EXERCISE OBJECTIVE
Please check every line of the listing for "local" and copy each line where it is found.

═══ MATERIAL FOR THIS TASK

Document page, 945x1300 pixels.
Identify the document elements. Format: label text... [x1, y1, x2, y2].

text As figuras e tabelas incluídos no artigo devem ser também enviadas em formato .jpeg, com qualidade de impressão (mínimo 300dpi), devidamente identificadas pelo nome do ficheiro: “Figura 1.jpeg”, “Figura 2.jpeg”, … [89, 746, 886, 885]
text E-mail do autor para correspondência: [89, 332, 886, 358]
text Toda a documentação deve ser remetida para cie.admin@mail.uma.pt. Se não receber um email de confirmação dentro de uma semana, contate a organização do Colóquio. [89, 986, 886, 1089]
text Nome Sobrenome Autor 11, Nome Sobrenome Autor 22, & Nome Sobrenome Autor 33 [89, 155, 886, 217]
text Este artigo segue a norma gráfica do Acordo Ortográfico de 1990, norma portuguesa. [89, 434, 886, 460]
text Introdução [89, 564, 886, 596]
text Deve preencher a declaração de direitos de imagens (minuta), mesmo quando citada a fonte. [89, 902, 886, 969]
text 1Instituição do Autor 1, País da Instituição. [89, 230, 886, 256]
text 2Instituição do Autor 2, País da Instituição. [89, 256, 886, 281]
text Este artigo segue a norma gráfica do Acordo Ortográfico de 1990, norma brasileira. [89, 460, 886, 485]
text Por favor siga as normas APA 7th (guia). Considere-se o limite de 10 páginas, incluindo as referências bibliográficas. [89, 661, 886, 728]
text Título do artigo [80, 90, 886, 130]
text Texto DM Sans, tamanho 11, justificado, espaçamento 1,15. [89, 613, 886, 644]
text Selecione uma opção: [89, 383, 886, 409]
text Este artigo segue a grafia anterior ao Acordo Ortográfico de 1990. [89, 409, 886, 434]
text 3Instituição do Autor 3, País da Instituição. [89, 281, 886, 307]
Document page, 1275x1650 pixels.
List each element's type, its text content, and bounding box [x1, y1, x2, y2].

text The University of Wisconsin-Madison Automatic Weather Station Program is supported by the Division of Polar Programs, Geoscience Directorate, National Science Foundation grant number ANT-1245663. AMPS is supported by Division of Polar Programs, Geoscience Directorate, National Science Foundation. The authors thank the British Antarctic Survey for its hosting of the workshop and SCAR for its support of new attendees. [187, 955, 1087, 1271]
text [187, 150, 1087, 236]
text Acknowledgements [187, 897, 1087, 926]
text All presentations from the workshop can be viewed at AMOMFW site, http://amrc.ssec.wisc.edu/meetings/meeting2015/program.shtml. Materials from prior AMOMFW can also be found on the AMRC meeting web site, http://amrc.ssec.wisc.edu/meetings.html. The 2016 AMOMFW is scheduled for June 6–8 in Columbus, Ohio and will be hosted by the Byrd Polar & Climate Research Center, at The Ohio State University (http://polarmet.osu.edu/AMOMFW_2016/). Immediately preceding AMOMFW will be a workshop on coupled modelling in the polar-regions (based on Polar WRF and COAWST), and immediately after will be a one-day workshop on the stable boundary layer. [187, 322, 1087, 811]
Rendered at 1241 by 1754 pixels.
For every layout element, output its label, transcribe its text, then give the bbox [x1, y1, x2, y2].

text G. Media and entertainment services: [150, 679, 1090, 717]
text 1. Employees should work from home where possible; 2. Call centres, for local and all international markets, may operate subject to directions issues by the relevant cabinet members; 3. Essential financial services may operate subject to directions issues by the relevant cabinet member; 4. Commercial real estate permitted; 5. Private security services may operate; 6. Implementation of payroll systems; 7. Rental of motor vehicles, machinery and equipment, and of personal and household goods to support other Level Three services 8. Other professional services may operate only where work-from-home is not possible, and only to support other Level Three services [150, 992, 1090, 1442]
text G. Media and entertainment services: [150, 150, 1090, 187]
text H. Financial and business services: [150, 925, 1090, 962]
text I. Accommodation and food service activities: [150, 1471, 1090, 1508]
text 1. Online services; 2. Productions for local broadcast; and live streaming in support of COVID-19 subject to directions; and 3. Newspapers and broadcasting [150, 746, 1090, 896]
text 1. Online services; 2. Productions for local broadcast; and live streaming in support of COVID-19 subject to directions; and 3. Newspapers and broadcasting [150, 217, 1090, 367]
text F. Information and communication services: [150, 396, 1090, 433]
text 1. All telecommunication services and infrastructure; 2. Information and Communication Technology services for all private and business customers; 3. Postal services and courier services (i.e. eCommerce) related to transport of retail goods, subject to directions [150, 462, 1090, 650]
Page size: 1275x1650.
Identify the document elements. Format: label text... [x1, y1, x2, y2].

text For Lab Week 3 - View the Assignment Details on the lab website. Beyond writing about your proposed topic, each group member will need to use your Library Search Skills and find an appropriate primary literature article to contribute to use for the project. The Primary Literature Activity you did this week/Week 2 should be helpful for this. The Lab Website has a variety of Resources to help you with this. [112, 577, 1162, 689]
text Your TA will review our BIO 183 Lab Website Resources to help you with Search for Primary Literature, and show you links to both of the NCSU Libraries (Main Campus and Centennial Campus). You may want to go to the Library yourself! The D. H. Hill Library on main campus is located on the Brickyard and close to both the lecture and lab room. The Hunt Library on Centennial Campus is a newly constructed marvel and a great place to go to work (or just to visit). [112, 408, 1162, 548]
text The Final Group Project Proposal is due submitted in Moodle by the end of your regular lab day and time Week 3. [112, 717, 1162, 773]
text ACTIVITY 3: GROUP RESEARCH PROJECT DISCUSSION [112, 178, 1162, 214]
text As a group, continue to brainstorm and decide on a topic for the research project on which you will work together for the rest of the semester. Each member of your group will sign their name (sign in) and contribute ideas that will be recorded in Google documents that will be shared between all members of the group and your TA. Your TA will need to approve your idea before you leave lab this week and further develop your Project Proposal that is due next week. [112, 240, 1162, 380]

══════

EXPECTED ANSWER
text 1. Employees should work from home where possible; 2. Call centres, for local and all international markets, may operate subject to directions issues by the relevant cabinet members; 3. Essential financial services may operate subject to directions issues by the relevant cabinet member; 4. Commercial real estate permitted; 5. Private security services may operate; 6. Implementation of payroll systems; 7. Rental of motor vehicles, machinery and equipment, and of personal and household goods to support other Level Three services 8. Other professional services may operate only where work-from-home is not possible, and only to support other Level Three services [150, 992, 1090, 1442]
text 1. Online services; 2. Productions for local broadcast; and live streaming in support of COVID-19 subject to directions; and 3. Newspapers and broadcasting [150, 746, 1090, 896]
text 1. Online services; 2. Productions for local broadcast; and live streaming in support of COVID-19 subject to directions; and 3. Newspapers and broadcasting [150, 217, 1090, 367]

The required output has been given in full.